Door Melanie Phillips - 3 december 2019
Velen denken dat antisemitisme een vooroordeel is tegen de Joden als volk, terwijl antizionisme en Israël-bashing legitieme aanvallen zijn op een politiek project.
In Frankrijk, dat een nieuwe golf van anti-joodse aanvallen doormaakt, heeft het parlement een ontwerpresolutie goedgekeurd die haat tegen Israël een vorm van antisemitisme noemt.
In Groot-Brittannië, nadat de opperrabbijn Ephraim Mirvis een ongekende ingreep had gedaan in de algemene verkiezingscampagne om te waarschuwen dat "een nieuw vergif" van antisemitisme "van bovenaf was gesanctioneerd" en "wortel had geschoten in de Labourpartij," en de steun voor Labour zelfs was toegenomen. In vier van de vijf opiniepeilingen die de daaropvolgende dagen werden gehouden, steeg de waardering van de partij tussen twee tot vijf punten.
Vorige week werden twee mensen vermoord en drie anderen gewond bij een islamitische terroristische aanslag in Londen.

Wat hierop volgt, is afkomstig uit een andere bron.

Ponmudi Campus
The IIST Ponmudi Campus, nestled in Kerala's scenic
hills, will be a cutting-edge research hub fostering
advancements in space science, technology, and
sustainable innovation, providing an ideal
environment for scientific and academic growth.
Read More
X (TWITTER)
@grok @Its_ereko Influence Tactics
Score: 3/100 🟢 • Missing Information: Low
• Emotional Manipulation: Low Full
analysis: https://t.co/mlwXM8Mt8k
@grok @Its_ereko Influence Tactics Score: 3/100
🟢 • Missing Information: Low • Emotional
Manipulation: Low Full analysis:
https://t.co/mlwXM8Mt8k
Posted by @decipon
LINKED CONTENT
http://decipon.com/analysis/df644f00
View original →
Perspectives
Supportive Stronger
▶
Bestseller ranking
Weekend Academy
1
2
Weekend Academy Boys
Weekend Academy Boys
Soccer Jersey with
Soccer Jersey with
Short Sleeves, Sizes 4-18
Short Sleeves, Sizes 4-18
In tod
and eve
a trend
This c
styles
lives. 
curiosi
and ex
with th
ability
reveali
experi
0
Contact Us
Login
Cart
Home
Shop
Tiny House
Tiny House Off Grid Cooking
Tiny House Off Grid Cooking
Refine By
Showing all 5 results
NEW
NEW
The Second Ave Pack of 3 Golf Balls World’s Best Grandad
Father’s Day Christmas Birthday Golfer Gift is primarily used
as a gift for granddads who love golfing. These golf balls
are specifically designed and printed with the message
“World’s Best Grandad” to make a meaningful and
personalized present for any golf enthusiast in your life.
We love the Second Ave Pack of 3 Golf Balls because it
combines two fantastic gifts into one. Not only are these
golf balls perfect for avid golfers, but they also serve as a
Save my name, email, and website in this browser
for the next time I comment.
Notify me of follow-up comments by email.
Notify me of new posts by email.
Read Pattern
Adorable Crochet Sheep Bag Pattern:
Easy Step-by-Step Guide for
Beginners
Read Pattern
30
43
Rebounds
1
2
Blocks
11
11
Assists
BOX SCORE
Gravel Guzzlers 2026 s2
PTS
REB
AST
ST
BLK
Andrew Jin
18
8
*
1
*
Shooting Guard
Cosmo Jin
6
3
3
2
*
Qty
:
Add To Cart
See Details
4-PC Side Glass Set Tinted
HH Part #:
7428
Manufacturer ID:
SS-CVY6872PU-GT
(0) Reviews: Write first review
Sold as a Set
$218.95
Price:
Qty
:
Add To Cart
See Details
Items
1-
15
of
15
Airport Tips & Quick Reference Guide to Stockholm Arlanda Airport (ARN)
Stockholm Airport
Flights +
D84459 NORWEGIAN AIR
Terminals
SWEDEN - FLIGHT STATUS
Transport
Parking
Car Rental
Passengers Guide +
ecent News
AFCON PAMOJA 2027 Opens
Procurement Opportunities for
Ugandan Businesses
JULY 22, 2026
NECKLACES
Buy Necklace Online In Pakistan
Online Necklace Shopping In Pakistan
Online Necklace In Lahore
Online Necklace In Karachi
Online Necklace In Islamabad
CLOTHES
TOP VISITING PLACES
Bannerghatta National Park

En de afgelopen twee weken waren er vier aanslagen op Joden in de straten van Londen.
Deze dingen zijn allemaal met elkaar verbonden.
De opperrabbijn had gelijk toen hij zei wat hij zei, want Joden hebben de plicht om onverteerbare waarheden te vertellen en een culturele waarschuwing te laten horen.
Toch is het een treurig feit dat het onder de aandacht brengen van het antisemitisme tegenwoordig nog meer tot gevolg heeft. De wijdverbreide wrok en schuldgevoelens over de vermeende status van de Joden als de ergste slachtoffers van de geschiedenis worden aangewakkerd, en dat leidt tot nog meer vijandigheid.
Dus hoewel er enkele fatsoenlijke stemmen zijn gehoord die hun bezorgdheid uitten over de houding van de Labour-partij ten opzichte van de Joden, is het meeste van de reacties op de opmerkingen van Mirvis ofwel onverschilligheid, ofwel steun voor de partij tegen een aanklacht die door velen als nep wordt beschouwd.
Een van de redenen is dat veel van het verbale Joden provoceren de vorm aanneemt van antizionisme of Israël vernederen. En velen erkennen antizionisme niet als een vorm van Jodenhaat. Zij denken dat antisemitisme slechts een vooroordeel is tegen Joden als volk, aangezien antizionisme en Israël vernederen een legitieme aanval op een politiek project is.
Antisemitisme is echter geen vooroordeel zoals ieder ander. Het heeft unieke kenmerken die op geen enkele andere groep, persoon of zaak van toepassing zijn. Het is een obsessief en onomwonden verhaal dat volledig gebaseerd is op leugens; het beschuldigt Joden van misdaden waarvan zij niet alleen onschuldig zijn, maar ook de slachtoffers; het houdt hen aan de normen die van niemand anders worden verwacht; het beeldt hen af als een wereldwijde samenzwering van unieke kwaadwilligheid en macht.
Het anti-zionisme heeft precies dezelfde unieke kenmerken, gericht tegen de collectieve Jood in Israël. Het is bovendien een aanval op het Jodendom zelf, omdat het land Israël een onafscheidelijk element is.
Joden blijven natuurlijk Joden, ook al is Israël irrelevant voor hun leven. Maar net zoals de sabbat een hoeksteen van de Joodse geloofsovertuiging is, ook al houden veel Joden zich er niet aan, zo is ook het land Israël een dergelijke hoeksteen.
Het Jodendom is ondeelbaar verbonden met het volk, de religie en het land. Het recht om het volk en het land aan te vallen is een aanval op het Jodendom zelf.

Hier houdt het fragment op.